Some Home COVID-19 Tests Provide Documents You Can Use to Prove You Tested Negative
The kits include 'telehealth' appointments where someone watches you take the test
With testing facilities overwhelmed by demand amid record caseloads, Americans are scrambling to prove that they’ve tested negative for COVID-19 as more countries, institutions, and venues require the documentation. Most home tests don’t allow you to document the result, but a growing number do.
Such options involve buying an approved test, then scheduling an appointment with a “telehealth proctor” who watches from afar via a video link on your computer or cell phone and generates an official document of your results. This is different from other home tests that only give you the result on a rectangular strip, much like a pregnancy test.
Starting January 15, the federal government has mandated that insurers must pay for up to eight home tests per person a month, unless a doctor prescribes more.
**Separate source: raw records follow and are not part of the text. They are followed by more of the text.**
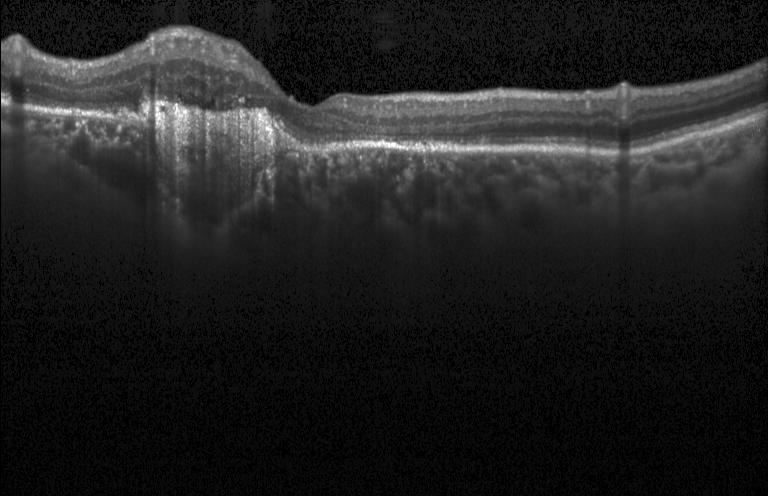 Retinal OCT B-scan
Impression: a choroidal neovascular membrane.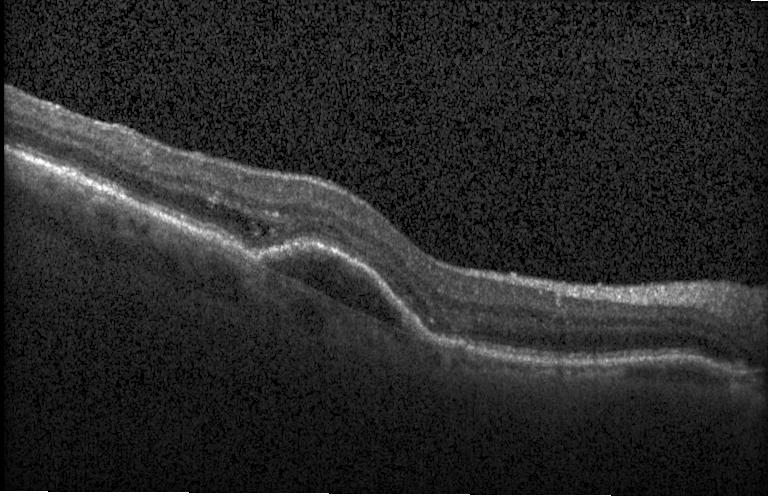
Macular OCT demonstrating CNV.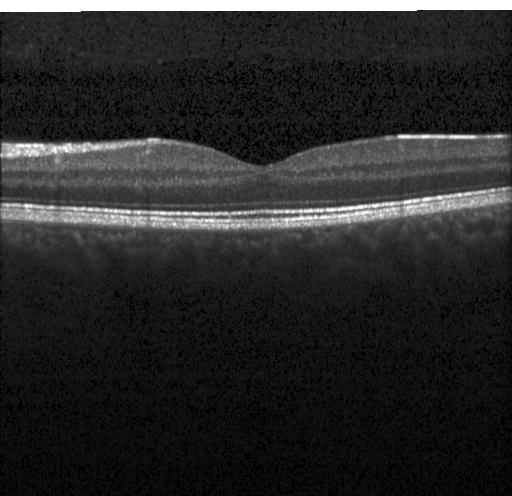
Through the macula · retinal OCT cross-section · Heidelberg Spectralis — Finding: neither choroidal neovascularization, diabetic macular edema, nor drusen.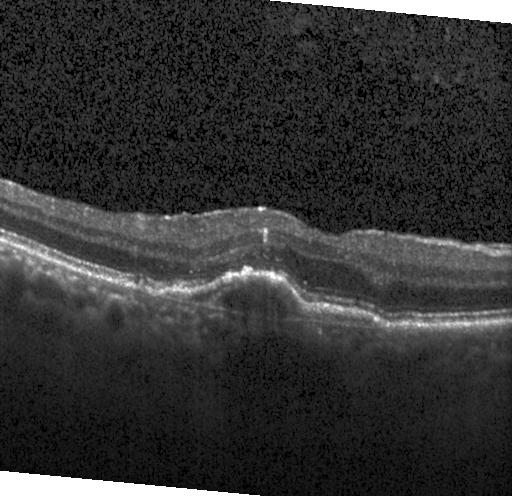

OCT B-scan showing a choroidal neovascular membrane.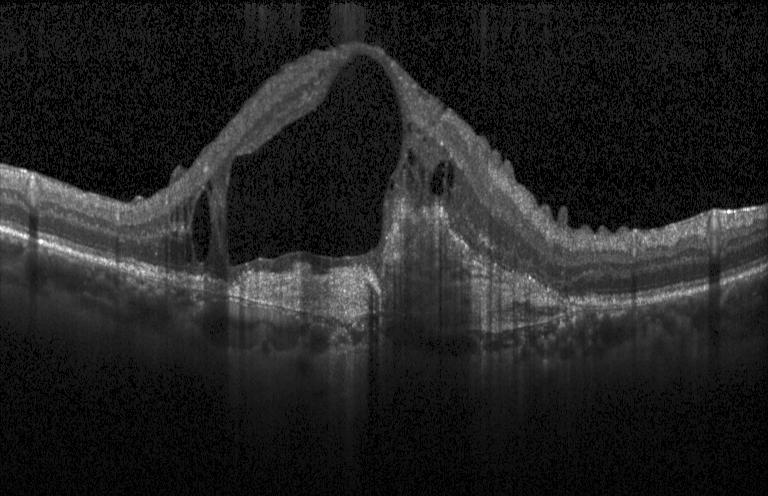
Through the macula; OCT line scan; acquired on a Heidelberg Spectralis — Finding: a choroidal neovascular membrane.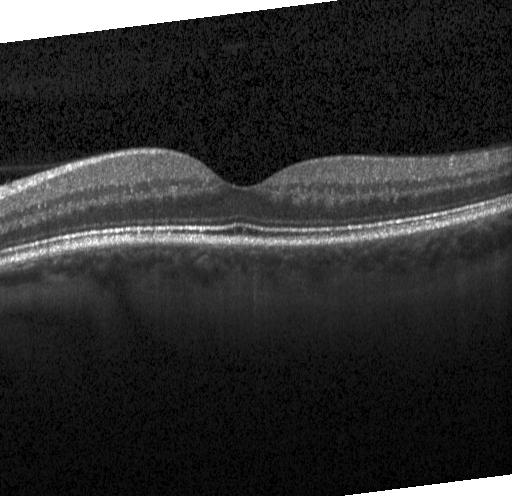

Impression: neither choroidal neovascularization, diabetic macular edema, nor drusen.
If the insurer has a network of preferred pharmacies and vendors, you can get these home tests without any extra cost. If you go outside the network, the insurer will cover up to $12 per test and you will have to pay for anything above that. And if the insurer has not set up any network of preferred suppliers, then it must reimburse you for whatever the pharmacy or store charges.
Neither the government’s initial statement of these new rules, nor a related question and answer document, specifically address monitored at-home tests, which cost more than unproctored tests.
The government also plans to make hundreds of millions of at-home tests available for free.
If you prefer a PCR test, which is more accurate than a rapid antigen test, some companies, including LetsGetChecked, allow you to gather your own sample at home and mail it to a lab. Some airlines offer links to mail-in or supervised COVID-19 tests, but make sure to compare the prices at these links with the prices the manufacturer lists.
Another similar option is Labcorp’s Pixel, which both Walgreens and CVS offer for $125, but both were sold out in early January.
Companies such as Vault, which partners with Hawaiian Airlines, send you an at-home PCR kit; you send the kit in with your saliva sample after an agent remotely watches you taking the test.
This list isn’t comprehensive, and new options are frequently coming to market, so look around for the option that works best for you to document that you’re free of the virus.